This time of year, it’s common for commencement speakers to share with new graduates what they’ve learned in life.

On Saturday, while addressing graduating students at the University of California at Berkeley, Sheryl Sandberg flipped the script and instead offered a poignant and fiercely candid speech about what she has learned in death.

It was the Facebook chief operating officer’s first public comments about the death last year of her husband, David Goldberg – a Silicon Valley fixture and the chief executive of SurveyMonkey – who died unexpectedly while the couple was vacationing in Mexico.

“Dave’s death changed me in very profound ways,” she told the school’s 4,700 graduating seniors. “I learned about the depths of sadness and the brutality of loss. But I also learned that when life sucks you under, you can kick against the bottom, break the surface and breathe again. I learned that in the face of the void — or in the face of any challenge — you can choose joy and meaning.”

Sanberg said she was sharing her story in hopes that graduates would leave with new lessons about hope, strength “and the light within us that will not be extinguished.”

Adversity is unavoidable, she told graduates, but how you overcome challenges is more personally defining than achievement.

Advertisement

On Mother’s Day, Sandberg posted an emotional message on Facebook outlining how her husband’s death led her to realize the difficulties single mothers face in raising children, even without financial burdens. Since the early 1970s, she noted, the number of single mothers in the United States has nearly doubled.

“Before, I did not quite get it,” she wrote. “I did not really get how hard it is to succeed at work when you are overwhelmed at home. I did not understand how often I would look at my son’s or daughter’s crying face and not know how to stop the tears. How often situations would come up that Dave and I had never talked about and that I did not know how to handle on my own. What would Dave do if he were here?”
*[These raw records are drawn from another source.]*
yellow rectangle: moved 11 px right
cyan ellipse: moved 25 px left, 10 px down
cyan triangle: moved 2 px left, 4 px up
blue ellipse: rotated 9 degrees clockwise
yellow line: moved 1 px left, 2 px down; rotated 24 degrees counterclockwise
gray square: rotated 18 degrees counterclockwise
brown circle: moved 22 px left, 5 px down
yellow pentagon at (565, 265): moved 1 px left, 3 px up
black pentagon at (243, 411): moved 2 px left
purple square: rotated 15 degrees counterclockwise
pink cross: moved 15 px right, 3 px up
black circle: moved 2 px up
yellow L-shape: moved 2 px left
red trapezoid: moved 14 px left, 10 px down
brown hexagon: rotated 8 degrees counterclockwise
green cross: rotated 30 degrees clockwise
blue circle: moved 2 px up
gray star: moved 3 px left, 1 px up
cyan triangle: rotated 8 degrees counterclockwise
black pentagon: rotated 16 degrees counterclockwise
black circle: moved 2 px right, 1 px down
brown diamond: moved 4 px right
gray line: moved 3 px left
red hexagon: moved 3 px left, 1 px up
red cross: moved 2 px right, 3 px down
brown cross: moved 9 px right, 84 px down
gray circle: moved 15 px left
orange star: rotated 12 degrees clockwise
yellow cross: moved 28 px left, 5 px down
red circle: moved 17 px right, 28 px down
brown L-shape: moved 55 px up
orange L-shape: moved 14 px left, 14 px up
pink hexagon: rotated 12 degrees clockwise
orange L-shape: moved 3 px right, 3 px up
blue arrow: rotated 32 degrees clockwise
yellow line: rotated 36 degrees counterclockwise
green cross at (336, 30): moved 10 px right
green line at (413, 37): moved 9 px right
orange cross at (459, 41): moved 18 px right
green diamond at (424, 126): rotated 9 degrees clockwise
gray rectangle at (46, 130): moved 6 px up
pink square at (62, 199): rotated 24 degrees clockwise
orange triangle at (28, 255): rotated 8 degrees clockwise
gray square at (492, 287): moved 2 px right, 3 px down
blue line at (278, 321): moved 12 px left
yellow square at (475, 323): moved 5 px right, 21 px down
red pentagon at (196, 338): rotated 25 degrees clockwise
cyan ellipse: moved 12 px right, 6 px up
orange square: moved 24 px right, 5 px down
Sandberg circled back to some of those challenges on Saturday, recalling how she struggled with her children’s grief and initially blamed herself for her husband’s death

“I poured over his medical records asking what I could have — or should have — done.”

She said she eventually realized that not taking failures personally allows people to recover and even thrive.

Her husband’s death, she said, was one of many challenges she has endured in life, many of which left her feeling like a “massive failure.” Sandberg recalled being unprepared during her first job out of college and worrying about being fired. She discussed failed relationships that crushed her, including her first marriage, which ended in divorce.

Advertisement

“One day my friend Adam Grant, a psychologist, suggested that I think about how much worse things could be,” Sandberg told the graduates. “This was completely counterintuitive; it seemed like the way to recover was to try to find positive thoughts. ‘Worse?’ I said. ‘Are you kidding me? How could things be worse?'”

Sandberg added: “His answer cut straight through me: ‘Dave could have had that same cardiac arrhythmia while he was driving your children.’ Wow. The moment he said it, I was overwhelmingly grateful that the rest of my family was alive and healthy.”

Sandberg said the “greatest irony” of her life is that losing my husband helped her appreciate life. She pointed out that she is not without “a huge reservoir of sadness,” one that is with her at all times.

“I never knew I could cry so often — or so much,” she said.

But, she added, that for the first time in her life she is grateful for “the gift of life.” Sandberg said she celebrates more and — instead of going to sleep obsessing over a long list of that day’s mistakes — she tries to focus on moments of joy.

Beyond appreciating her life more, Sandberg urged graduates to build resilience in themselves.

“When tragedy or disappointment strike, know that you have the ability to get through absolutely anything,” she said. “I promise you do. As the saying goes, we are more vulnerable than we ever thought, but we are stronger than we ever imagined.”